Yabancıların ilgisinin bir sebebi, 'yeni Türkiye' konusunda ilk elden bilgi sahibi olma arzusudur.

Türkiye'nin BM Güvenlik Konseyi üyeliğine adaylığı da, oy verecek ülkeleri oy verecekleri ülkeyi tanıma çabasına sevk ediyor. Türkevi'nde Cumhurbaşkanı Gül ile Dışişleri Bakanı Babacan'ın elini sıkıp bir süreliğine sohbet eden yabancı devlet adamları üç hafta içinde oyları için eğilim belirleyecek.

Temasları izleyen diplomatlarımız sonucu çantada keklik görmüyorlar, ama BM Güvenlik Konseyi üyeliğine çok yakın olduğumuz kanaatındalar...

BM Güvenlik Konseyi'nin veto haklı daimi üyeleri yanında geçici üyeleri de var ve önümüzdeki dönem kritik gelişmelere sahne olacağı için, bu beklentiyle, geçici üyelik önem taşıyor.

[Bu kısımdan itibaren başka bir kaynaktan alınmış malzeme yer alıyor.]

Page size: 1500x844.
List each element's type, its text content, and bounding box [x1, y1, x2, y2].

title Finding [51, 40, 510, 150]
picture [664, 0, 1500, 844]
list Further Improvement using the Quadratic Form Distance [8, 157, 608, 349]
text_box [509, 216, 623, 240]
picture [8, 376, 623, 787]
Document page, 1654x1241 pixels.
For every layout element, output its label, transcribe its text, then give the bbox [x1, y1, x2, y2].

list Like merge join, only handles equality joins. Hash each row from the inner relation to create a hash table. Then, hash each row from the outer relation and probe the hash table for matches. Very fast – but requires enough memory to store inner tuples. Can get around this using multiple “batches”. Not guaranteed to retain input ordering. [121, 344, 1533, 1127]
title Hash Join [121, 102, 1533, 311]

Seçim yapılacak iki üyelik için Türkiye dışında iki aday daha var: Avusturya ve İzlanda... Her iki ülke de arkasında bloklar olarak Güvenlik Konseyi üyeliğini zorluyorlar. Avusturya Avrupa Birliği'nin, İzlanda da İskandinav ülkeleri blokunun oy desteğine güveniyor bu seçimde.

Sanıldığının aksine, Türkiye, kendisini yakın hissettiği blokların zorlamasıyla değil, BM üyesi ülkelerin hepsine lobi yaparak seçimi kazanmayı umuyor. Bir diplomat, “Oylama gizli yapılacağı için, blokların sonuç almada fazla önemli olmayabileceğini düşünüyoruz” dedi bana.

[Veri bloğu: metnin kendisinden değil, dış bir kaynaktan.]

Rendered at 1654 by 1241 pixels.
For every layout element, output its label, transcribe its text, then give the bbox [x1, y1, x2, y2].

Cumhurbaşkanı Gül ile Dışişleri Bakanı Babacan'ın herbiri muhataplarıyla ayrı ayrı ikili temas kurdular New York'ta; Gül 38 devlet başkanıyla görüştüğü sırada Babacan da 38 değişik ülkenin dışişleri bakanlarıyla biraraya geldi. Görüşmelerde konu doğrudan açıldı mı, yoksa dolaylı mesajlarla mı yetinildi? Bunu bilmiyoruz. Ancak bu görüşmeler ülkelerin vereceği oyları etkilemeyi amaçlıyordu.

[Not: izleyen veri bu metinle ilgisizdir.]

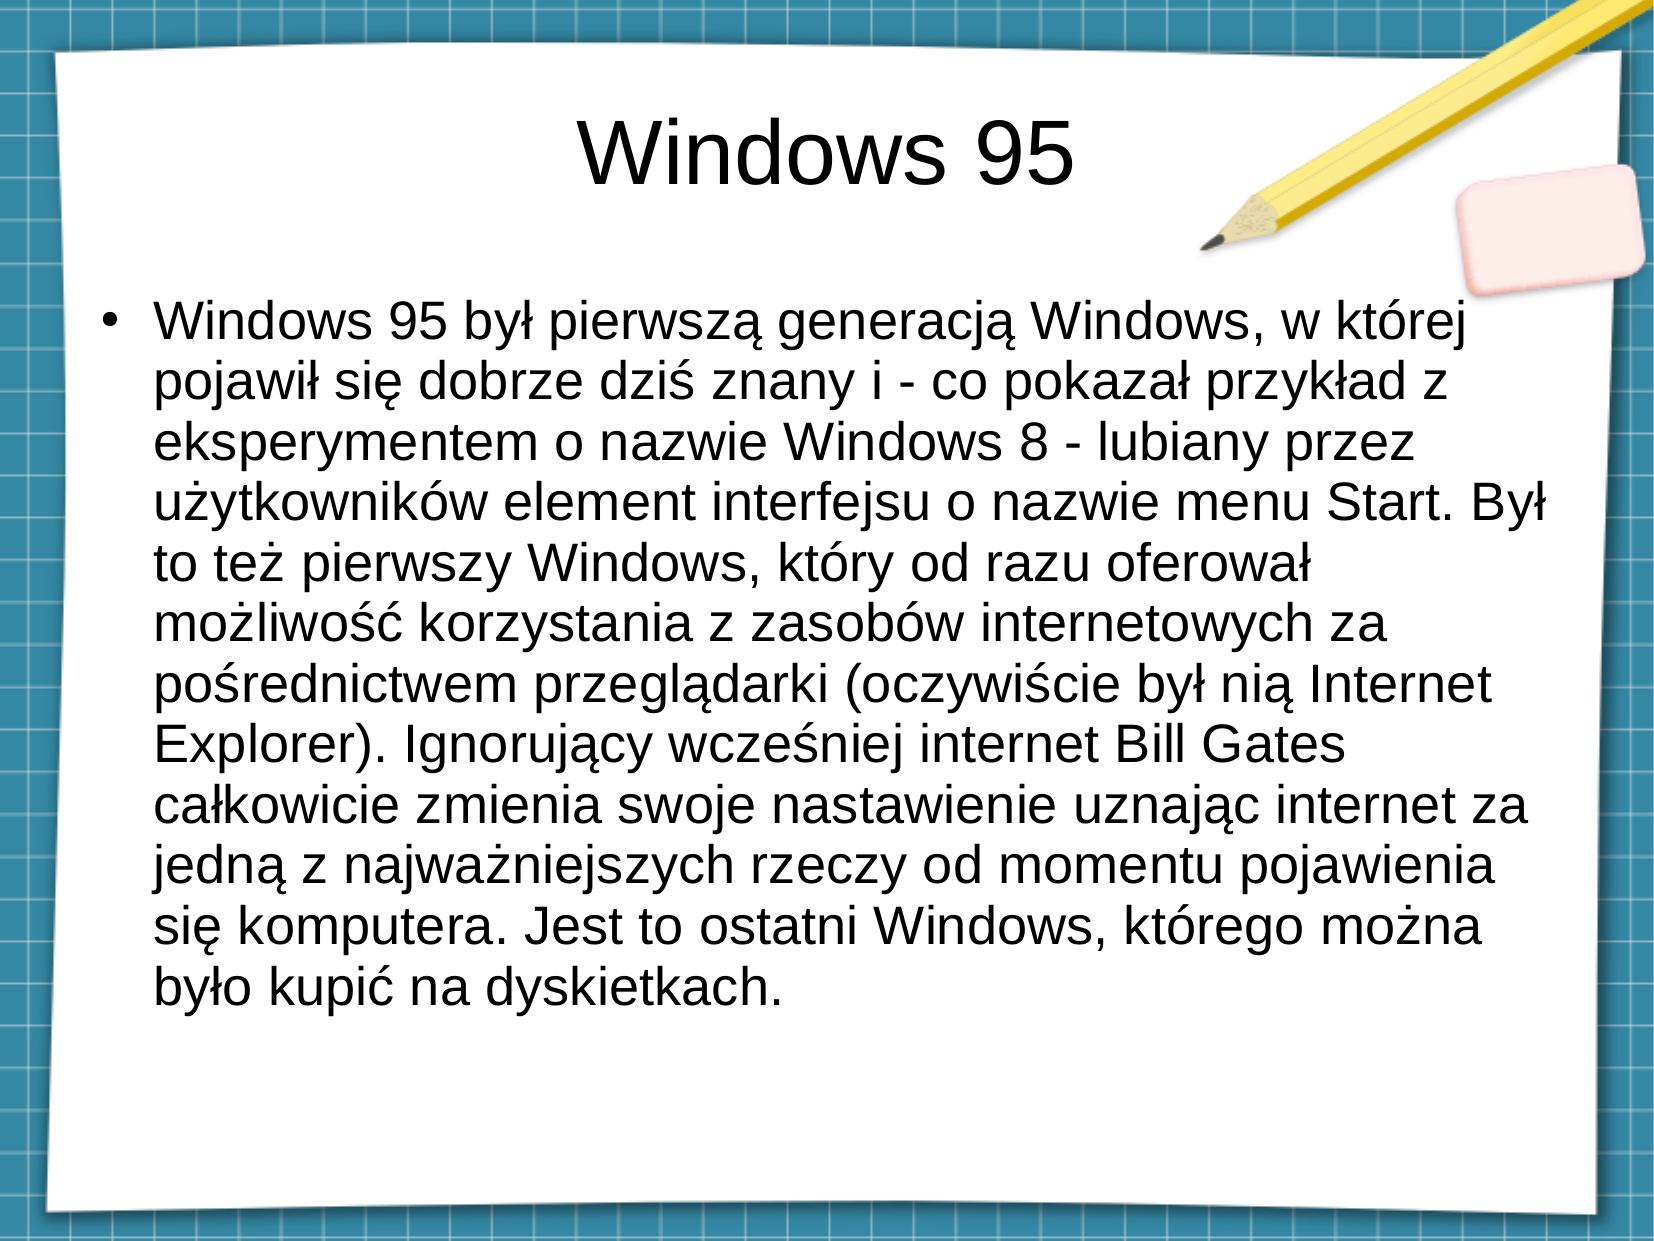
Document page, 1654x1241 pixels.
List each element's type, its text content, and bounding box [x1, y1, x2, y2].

list Windows 95 był pierwszą generacją Windows, w której pojawił się dobrze dziś znany i - co pokazał przykład z eksperymentem o nazwie Windows 8 - lubiany przez użytkowników element interfejsu o nazwie menu Start. Był to też pierwszy Windows, który od razu oferował możliwość korzystania z zasobów internetowych za pośrednictwem przeglądarki (oczywiście był nią Internet Explorer). Ignorujący wcześniej internet Bill Gates całkowicie zmienia swoje nastawienie uznając internet za jedną z najważniejszych rzeczy od momentu pojawienia się komputera. Jest to ostatni Windows, którego można było kupić na dyskietkach. [82, 290, 1571, 1010]
picture [0, 0, 1654, 1241]
title Windows 95 [82, 49, 1571, 257]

Ak koyun kara koyun 17 Ekim 2008 tarihinde yapılacak seçimde belli olacak.

Türkiye'nin şu anda yapması gereken -ve muhtemelen yaptığı- BM Güvenlik Konseyi üyesi olarak seçildiği andan itibaren hangi alanda neler yapılmasını dert edineceğine dair ayrıntılı bir diplomatik proje hazırlamasıdır. Yeterli oyu alıp seçildiği takdirde projesini 'içeriden' takip etme imkânı bulacağı gibi, seçilemese bile hazırlanan çalışma seçilecek üyelerin takip dosyasına dönüşebilir.

Önceki akşam New York'taki Türkevi katılımcıların çeşitliliğiyle BM'nin küçük bir örneği gibiydi.